(Before and after object boxes)
▼▼▼
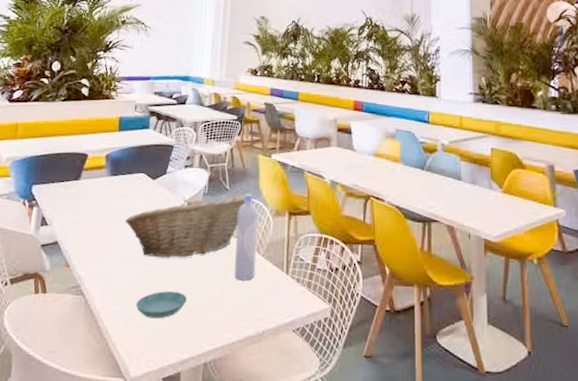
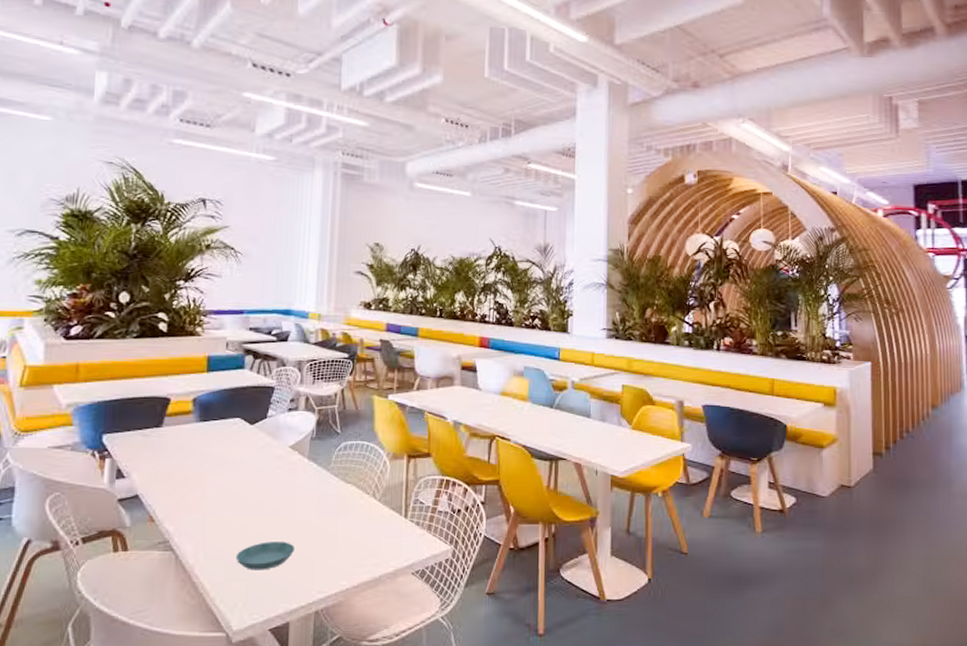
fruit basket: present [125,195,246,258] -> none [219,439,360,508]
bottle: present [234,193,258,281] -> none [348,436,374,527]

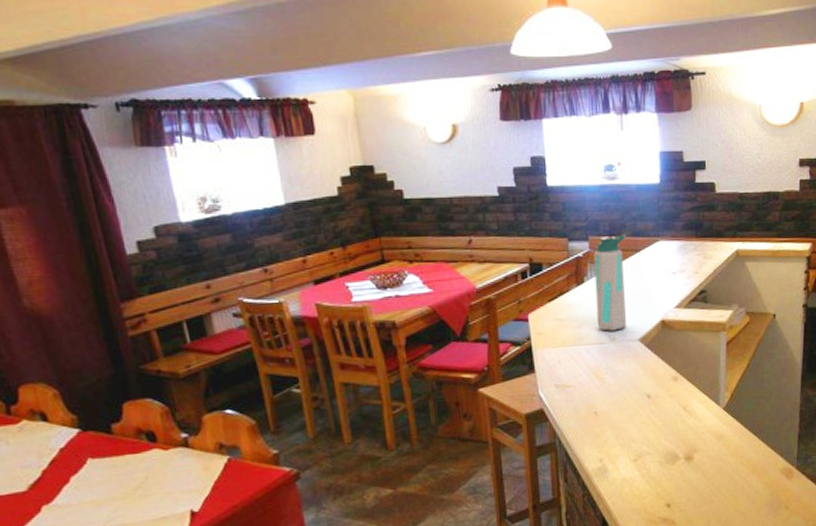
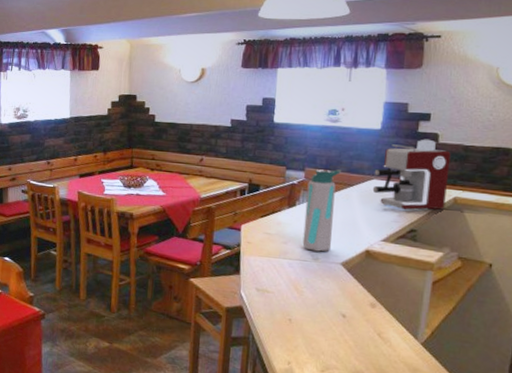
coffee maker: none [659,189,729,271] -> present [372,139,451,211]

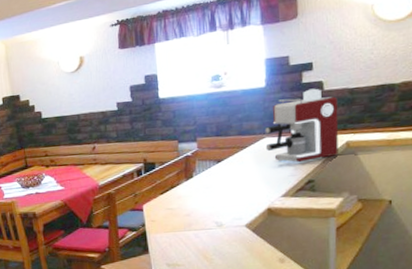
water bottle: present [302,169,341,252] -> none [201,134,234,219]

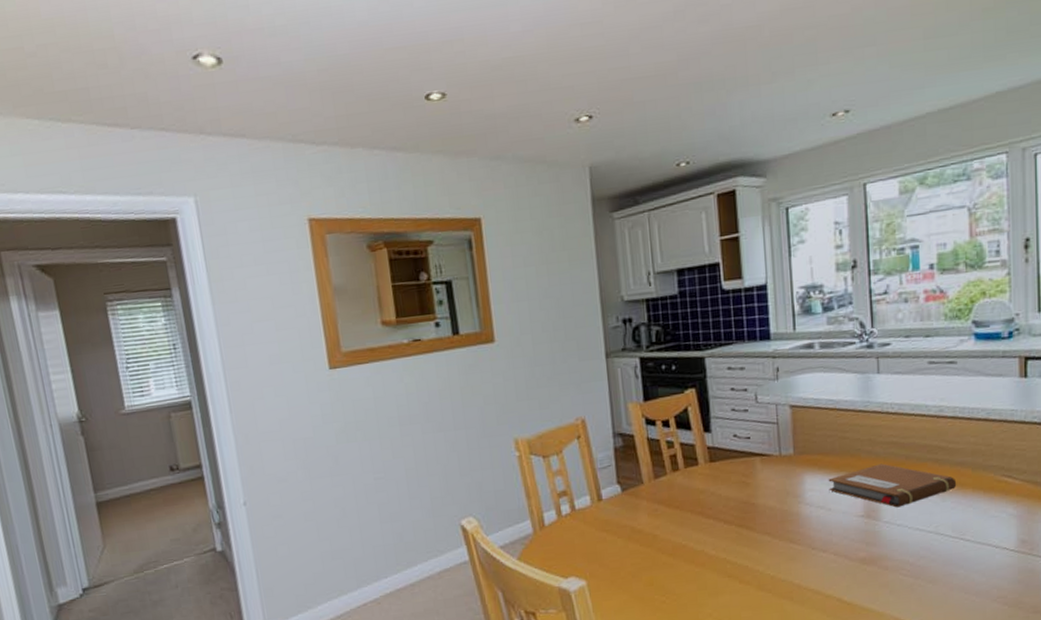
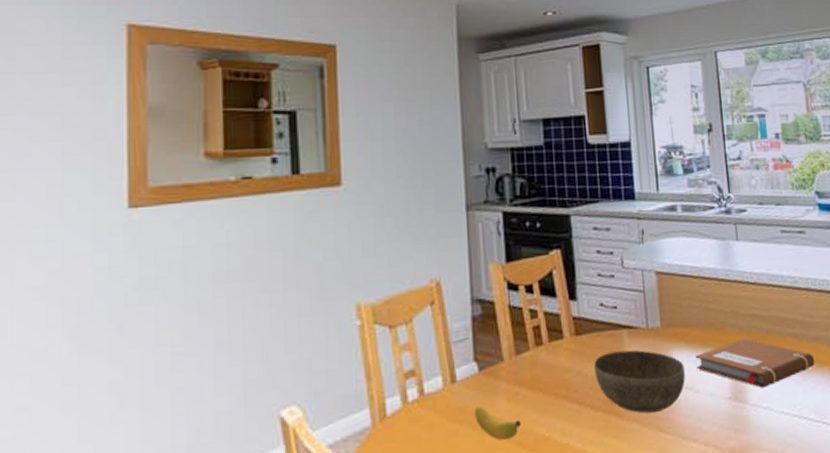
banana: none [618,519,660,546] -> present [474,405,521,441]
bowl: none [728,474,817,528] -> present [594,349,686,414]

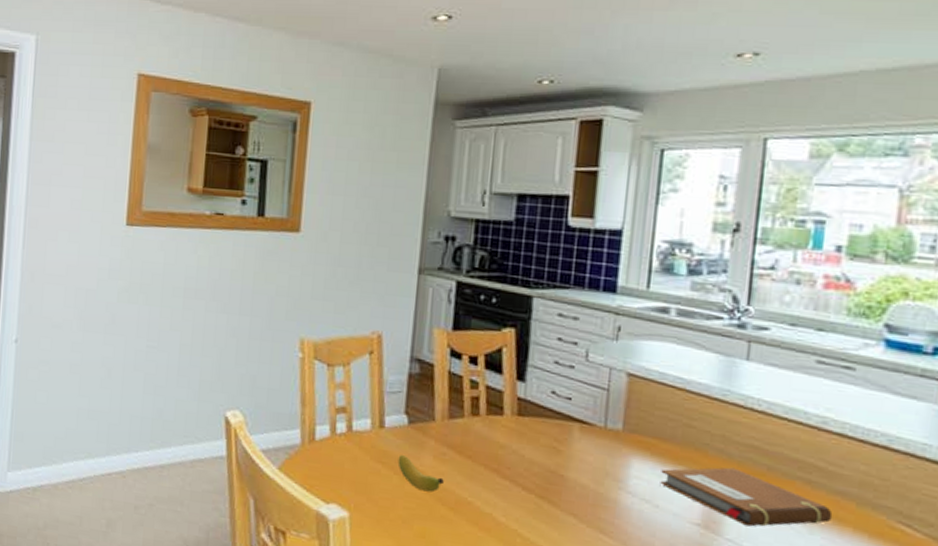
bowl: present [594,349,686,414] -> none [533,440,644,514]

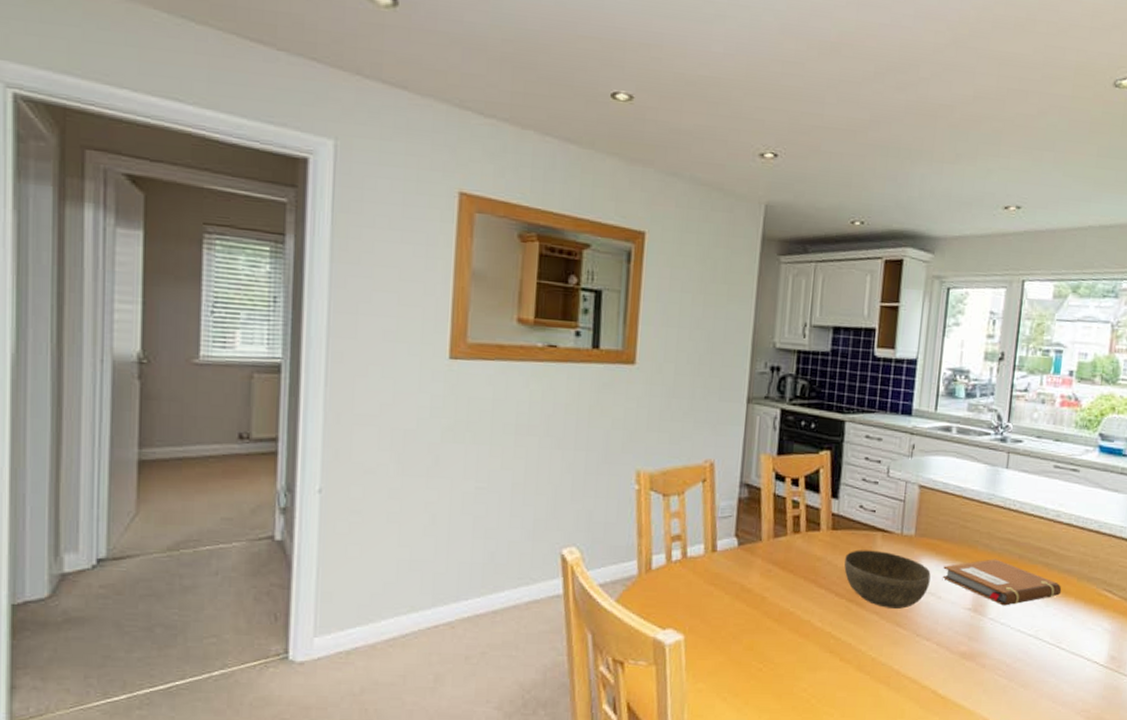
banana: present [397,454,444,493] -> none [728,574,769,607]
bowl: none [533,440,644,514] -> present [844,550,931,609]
▲▲▲
**Work order**
Each line in the data that holds the string "bottle" should be found and copied.

**Answer area**
bottle: present [234,193,258,281] -> none [348,436,374,527]
water bottle: present [302,169,341,252] -> none [201,134,234,219]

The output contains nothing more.